Ponte Jornalismo – É comum as pessoas que sofrem essas ameaças não terem coragem de reagir?
Rafael Alcadipani – Sem dúvida alguma, as pessoas têm medo de testemunhar contra PMs. Isso é público e notório. Ninguém quer ser encarado como “inimigo” por uma força policial que em alguns estados da federação é um 4º poder. Veja, PMs estão dentro de Assembleias Legislativas, Tribunais de Contas, Tribunais de Justiça, Palácios de Governo, Gabinetes de Secretários. Veja o poder que esta corporação possui. É urgente que cada uma destas instituições tenha um corpo de segurança independente. A pessoa que faz a sua escolta e a sua segurança sabe tudo de sua vida.
Ponte Jornalismo – Como mudar esse tipo de pensamento, de ameaçar quem não concorda com a PM, dos policiais?
Rafael Alcadipani – Este é um longo caminho que passa por uma mudança de cultura organizacional, mudança esta difícil de ser feita. É urgente mudar a formação dos policiais. Ela tem que ser muito menos endógena, ou seja, policiais precisam necessariamente ter parte de sua formação fora dos quartéis, principalmente na graduação. Segundo, é urgente que muitos dos policiais da cúpula notem que a PM não é uma propriedade dos oficiais. Ela é da sociedade. Talvez, se tivéssemos várias policias e a cúpula pudesse mudar, haveria uma noção menor de que a polícia pertence a estas pessoas. Isso ocorre nos EUA, por exemplo. Terceiro, a sociedade precisa cobrar mais de seus governantes que eles não invistam majoritariamente nas PMs. Hoje, as polícias civis em quase todo o Brasil foram praticamente sucateadas. A prevalência de uma única força policial faz muito mal à democracia e à sociedade.
Ponte Jornalismo – É possível que algum dia a taxa de aprovação e confiabilidade da PM seja positiva?
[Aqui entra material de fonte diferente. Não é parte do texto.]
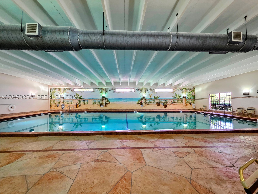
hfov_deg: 106.2
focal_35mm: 13
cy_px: 97
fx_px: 97
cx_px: 129
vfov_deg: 89.9
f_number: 1.9
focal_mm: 2.2
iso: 250
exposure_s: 1/60
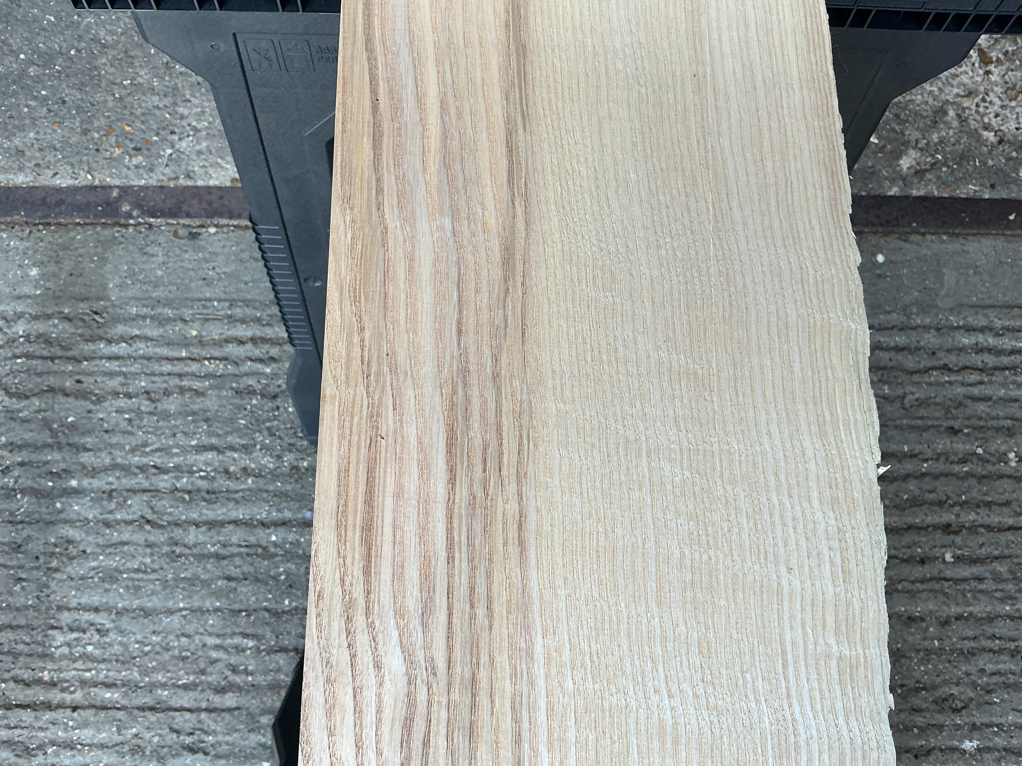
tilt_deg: -79.3
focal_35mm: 29
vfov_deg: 48.2
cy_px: 383
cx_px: 511
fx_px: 856
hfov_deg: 61.7
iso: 25
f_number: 1.8
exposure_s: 1/120
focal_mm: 3
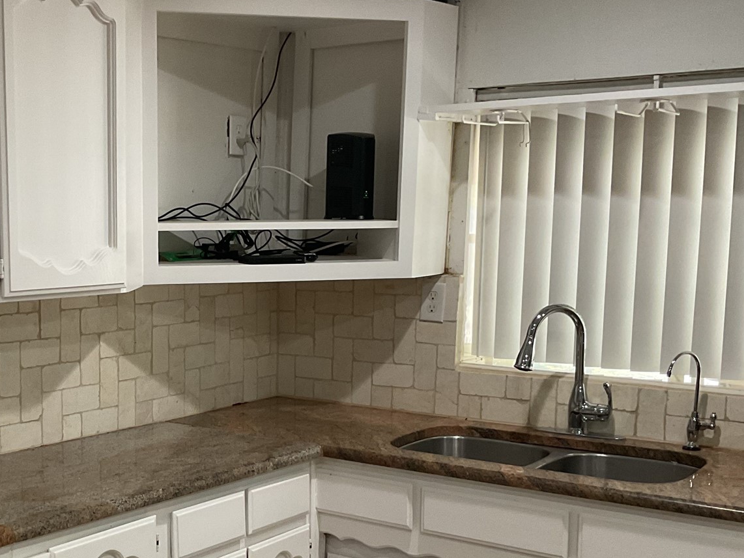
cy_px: 371
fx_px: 1118
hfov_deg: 35.9
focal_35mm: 52
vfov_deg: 27.9
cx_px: 173
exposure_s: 1/60
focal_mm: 3
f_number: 1.8
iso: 125
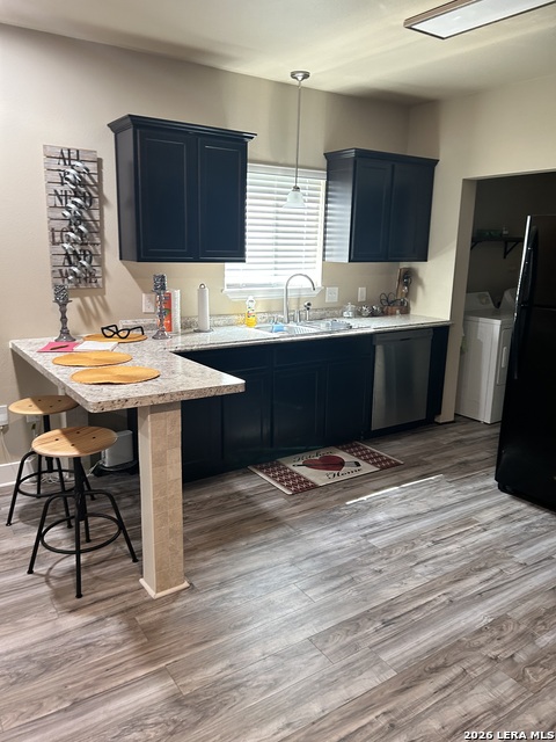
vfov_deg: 67.3
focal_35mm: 26
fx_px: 557
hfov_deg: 53.1
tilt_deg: -11.3
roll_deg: -0.7
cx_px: 278
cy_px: 371
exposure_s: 1/60
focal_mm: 5.7
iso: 160
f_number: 1.5
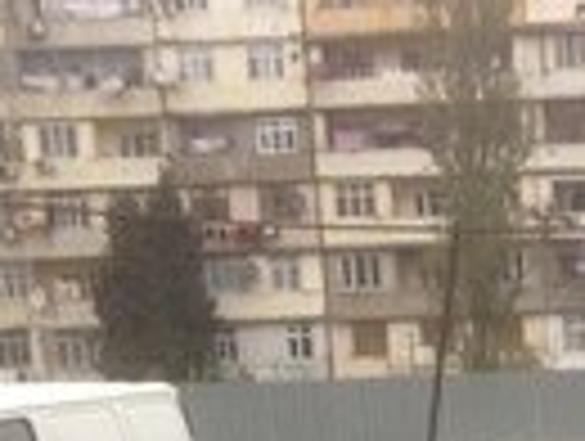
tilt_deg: -14.5
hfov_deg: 11.4
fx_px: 2827
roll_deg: -0.3
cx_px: 828
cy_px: 1069
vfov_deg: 8.2
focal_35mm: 167
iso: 50
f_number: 2.4
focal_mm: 4.12
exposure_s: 1/160
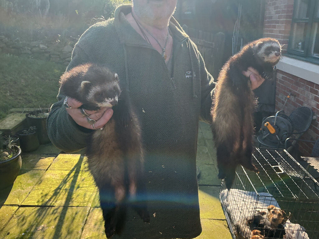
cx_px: 160
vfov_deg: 48.2
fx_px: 267
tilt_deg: -19.0
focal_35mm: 29
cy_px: 120
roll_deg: +0.4
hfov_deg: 61.7
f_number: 1.8
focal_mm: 3
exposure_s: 1/358
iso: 25
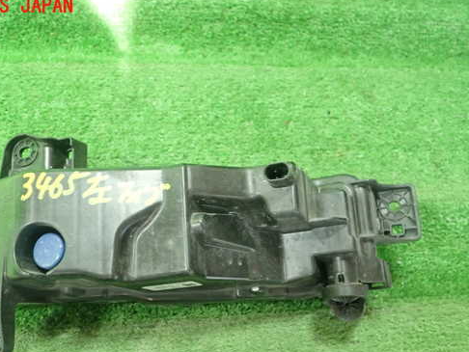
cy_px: 211
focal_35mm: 37
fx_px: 502
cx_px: 187
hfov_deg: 49.8
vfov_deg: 38.5
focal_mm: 5.5
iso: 500
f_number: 2.3
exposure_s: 1/125
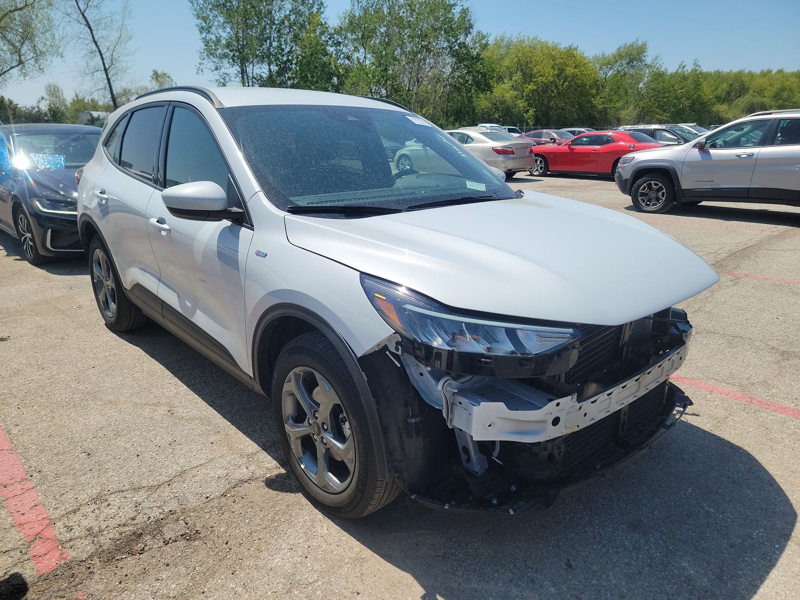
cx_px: 400
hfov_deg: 71.6
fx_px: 555
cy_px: 300
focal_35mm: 24
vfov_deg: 56.8
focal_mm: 6.7
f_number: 1.8
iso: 50
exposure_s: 1/988
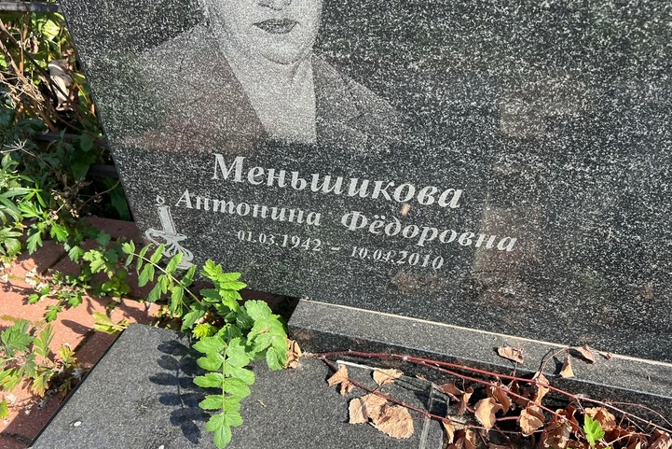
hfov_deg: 61.9
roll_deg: -1.0
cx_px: 358
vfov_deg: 43.6
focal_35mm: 30
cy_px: 243
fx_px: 560
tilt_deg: -32.0
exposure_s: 1/1124
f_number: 1.5
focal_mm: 5.7
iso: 50
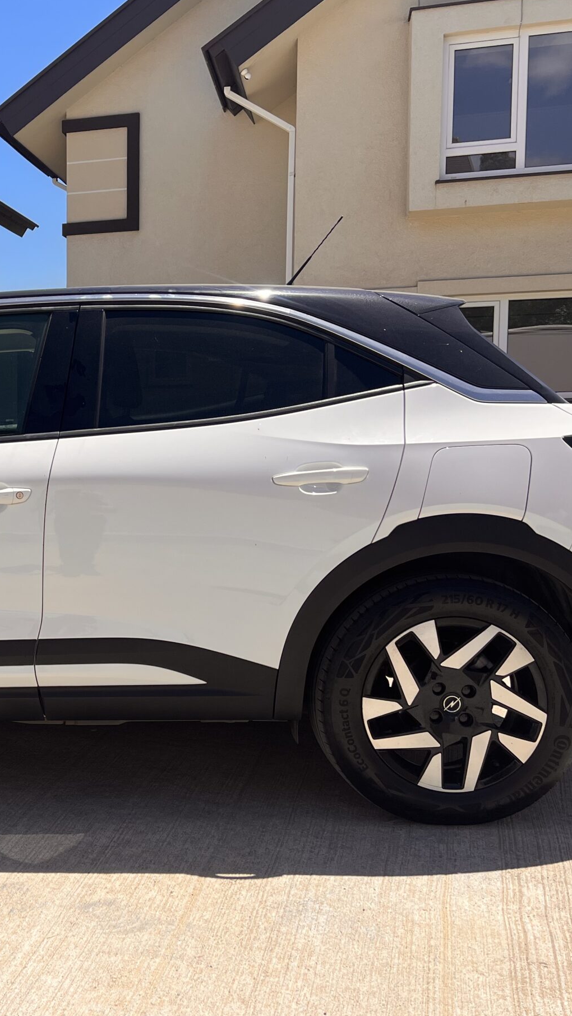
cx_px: -16
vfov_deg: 50.5
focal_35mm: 40
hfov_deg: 27.7
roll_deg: +0.1
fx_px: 1078
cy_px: 499
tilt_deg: -5.3
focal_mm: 5.7
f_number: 1.5
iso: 50
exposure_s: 1/3968
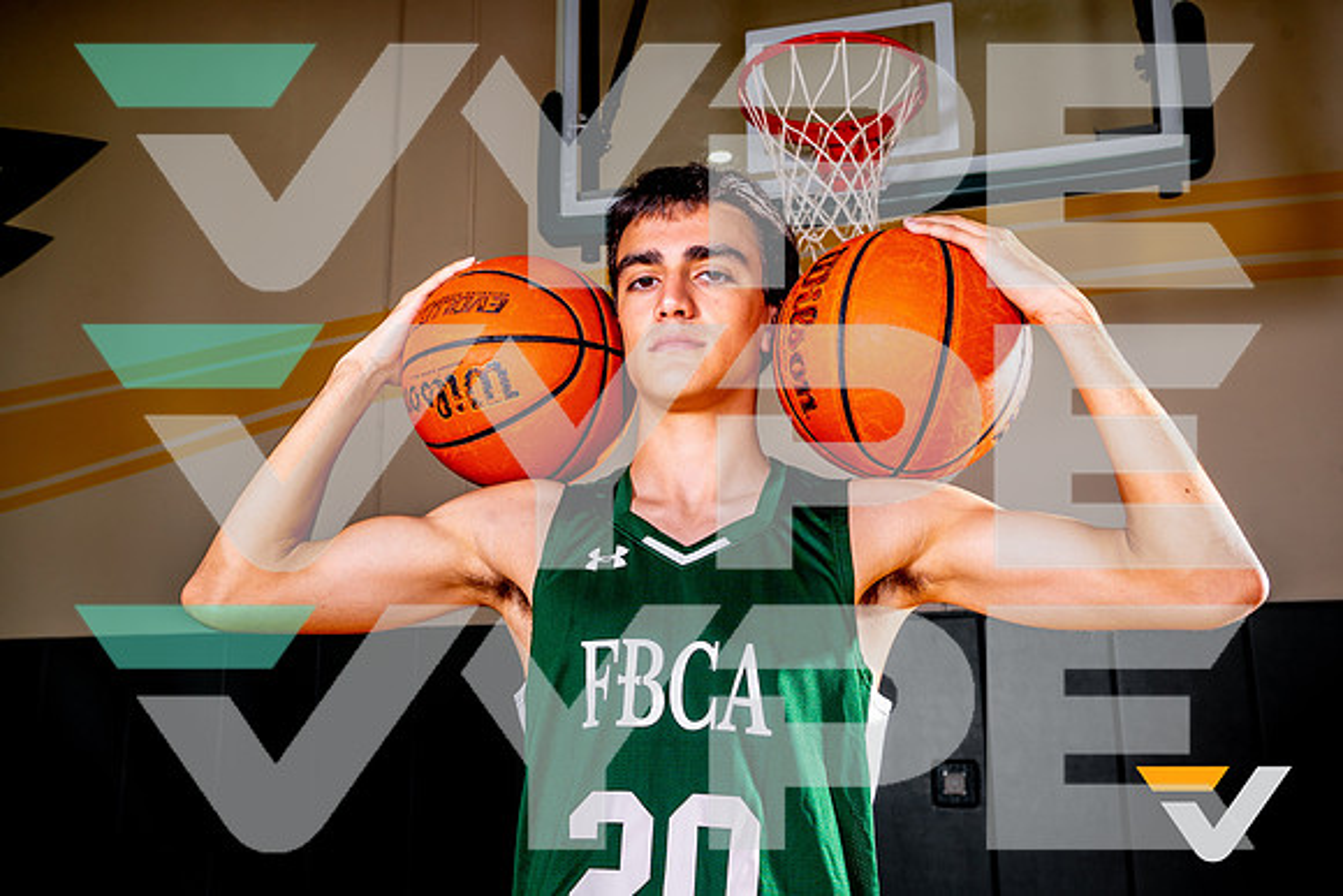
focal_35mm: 35
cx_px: 672
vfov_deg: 37.9
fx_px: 1306
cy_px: 448
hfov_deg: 54.4
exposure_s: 1/125
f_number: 8
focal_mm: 35
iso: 100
Rafael Alcadipani – A PM faz um trabalho muito importante para a sociedade e diariamente ajuda milhares de pessoas, salva vidas etc. Há ainda muita gente inteligente e bem formada dentro das PMs. Porém, a PM precisa entender que não adianta fazer campanha publicitária “você pode confiar” quando no dia a dia a população não sente isso na pele. A população só vai acreditar na PM quando ela agir de maneira diferente. Este é um longo caminho que vai ter que passar pela diminuição da do poder corporativo das PMs na segurança pública no Brasil.